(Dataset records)
********
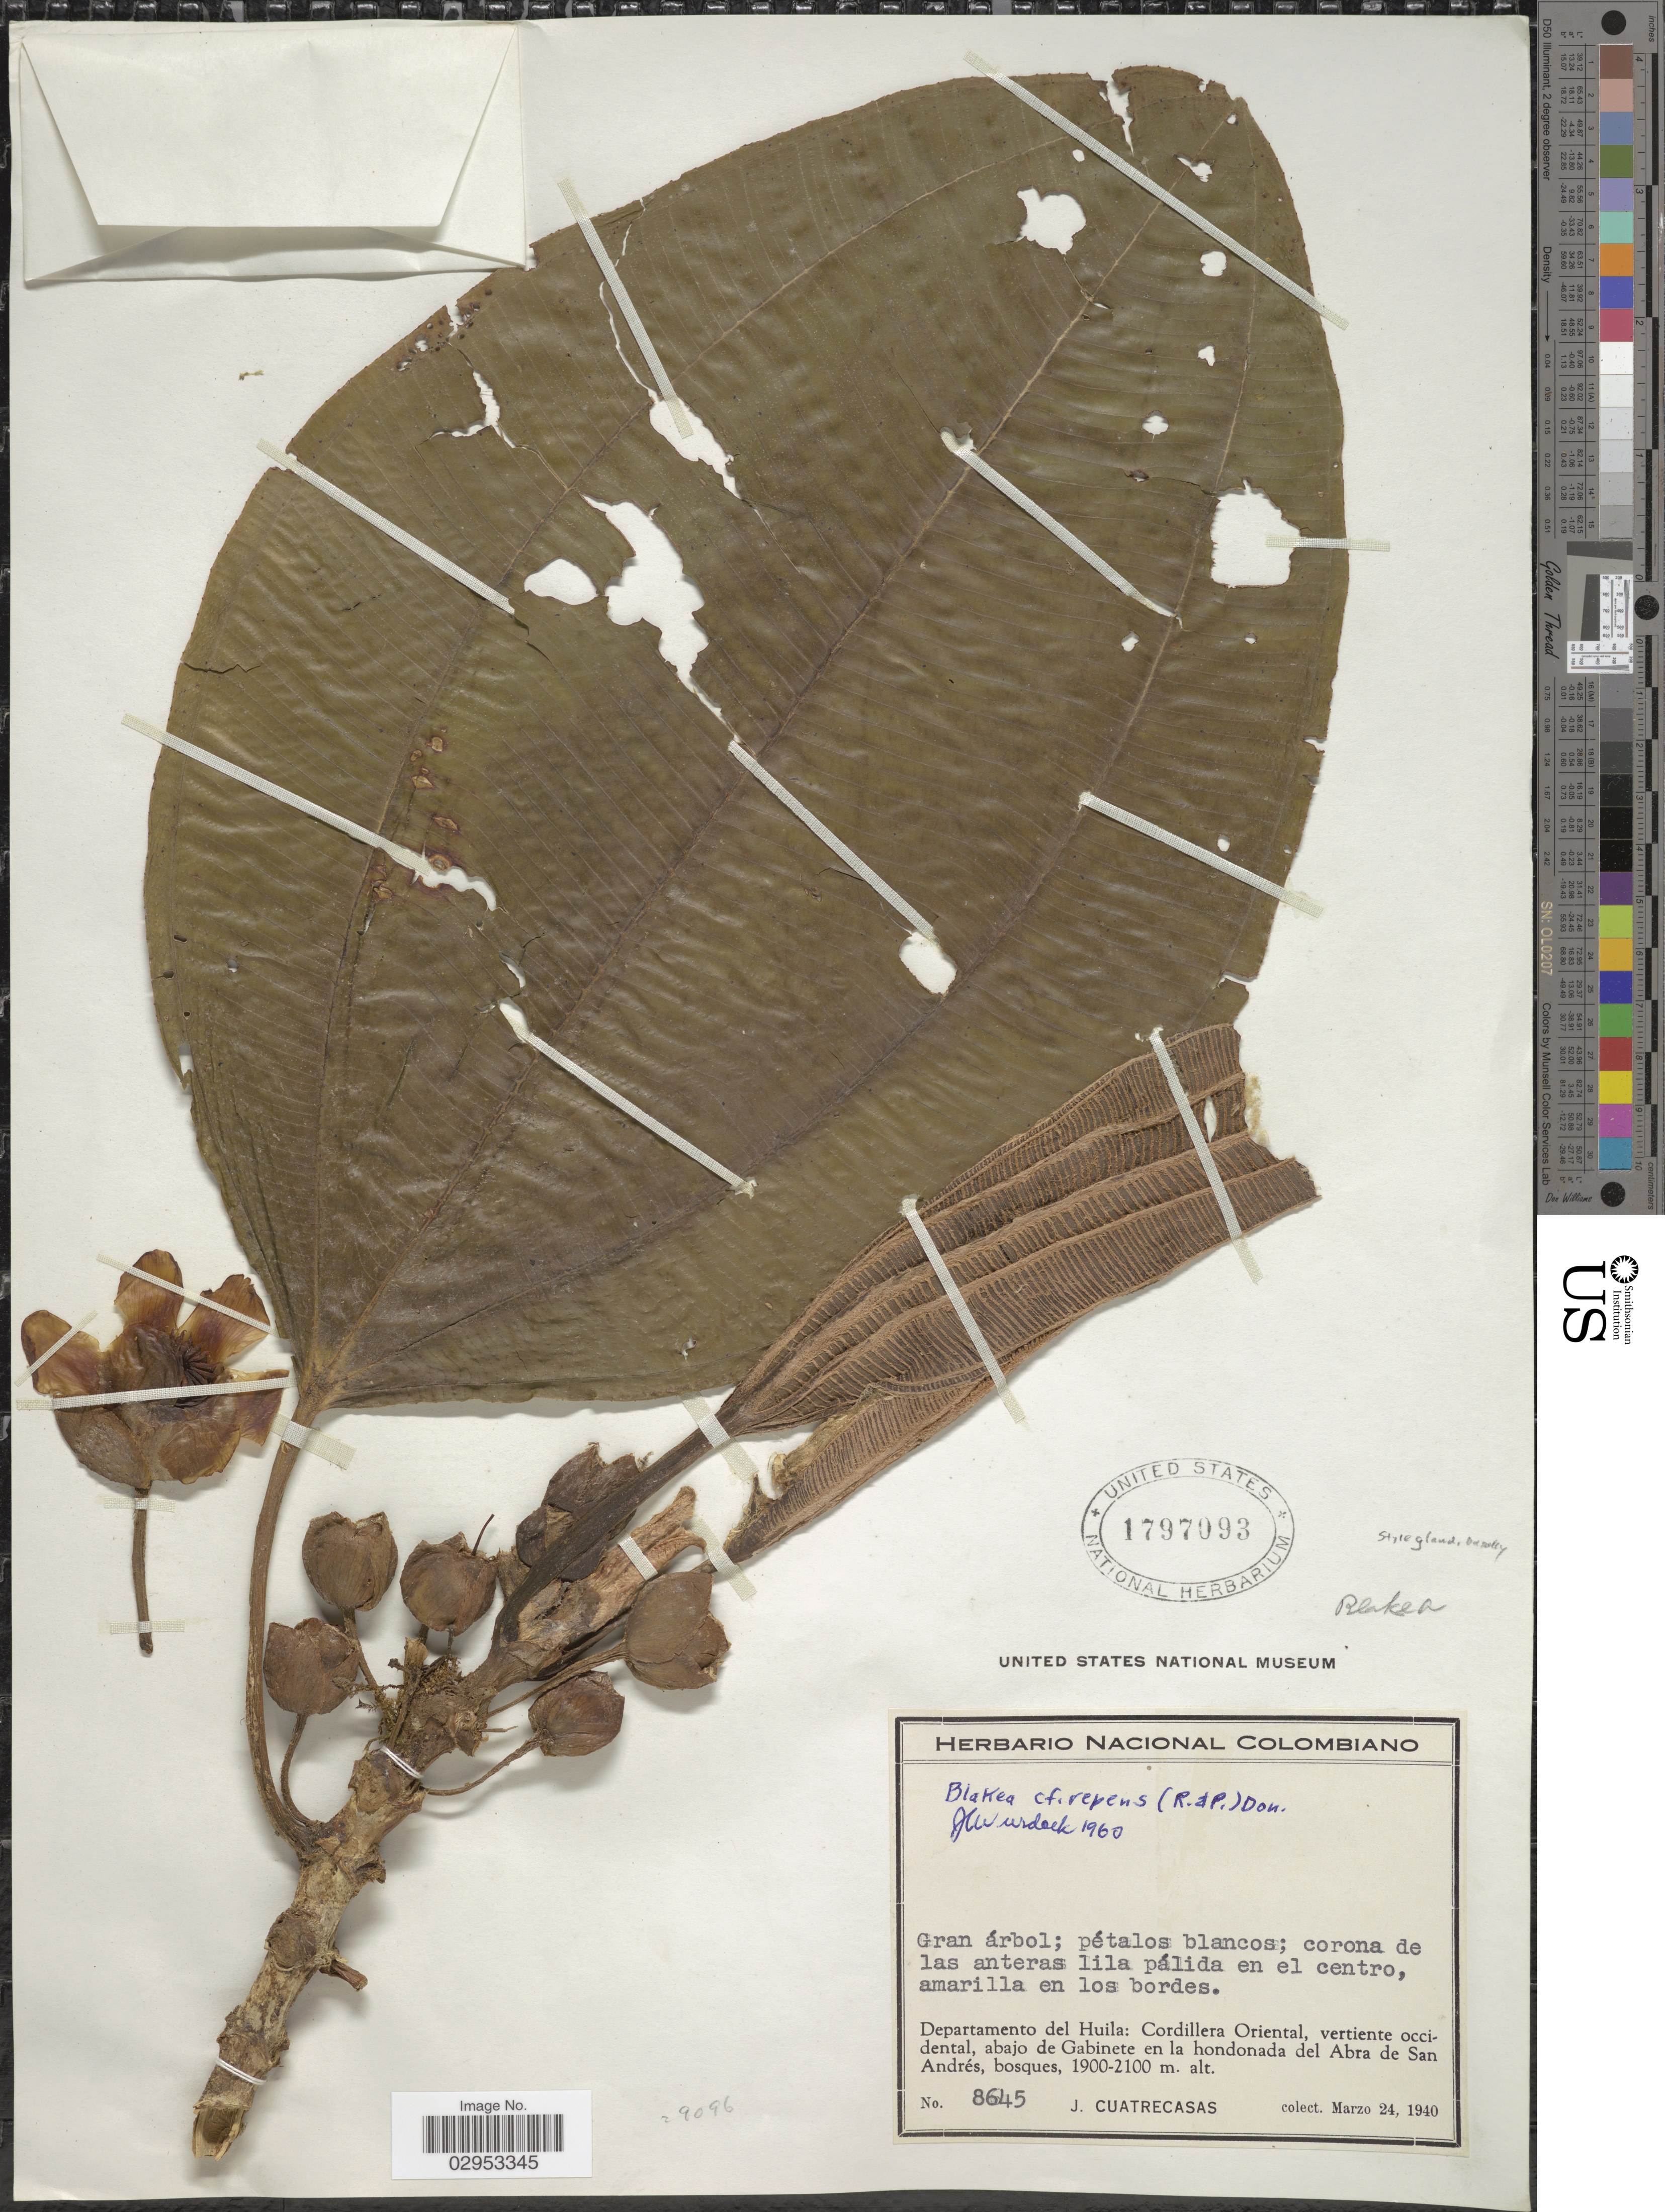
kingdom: Plantae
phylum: Tracheophyta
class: Magnoliopsida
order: Myrtales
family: Melastomataceae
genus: Blakea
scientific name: Blakea repens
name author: (Ruiz & Pav.) D. Don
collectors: J. Cuatrecasas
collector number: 8645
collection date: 1940-03-24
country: Colombia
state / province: Huila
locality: Departamento del Huila: Cordillera Oriental, vertiente occidental, abajo de Cabinete en la hondonada del Abra de San Andrés.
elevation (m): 1900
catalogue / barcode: US 1797093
********
Exercise: Copy every line of the listing above word for word, leaving out the picture.

Expected answer:
kingdom: Plantae
phylum: Tracheophyta
class: Magnoliopsida
order: Myrtales
family: Melastomataceae
genus: Blakea
scientific name: Blakea repens
name author: (Ruiz & Pav.) D. Don
collectors: J. Cuatrecasas
collector number: 8645
collection date: 1940-03-24
country: Colombia
state / province: Huila
locality: Departamento del Huila: Cordillera Oriental, vertiente occidental, abajo de Cabinete en la hondonada del Abra de San Andrés.
elevation (m): 1900
catalogue / barcode: US 1797093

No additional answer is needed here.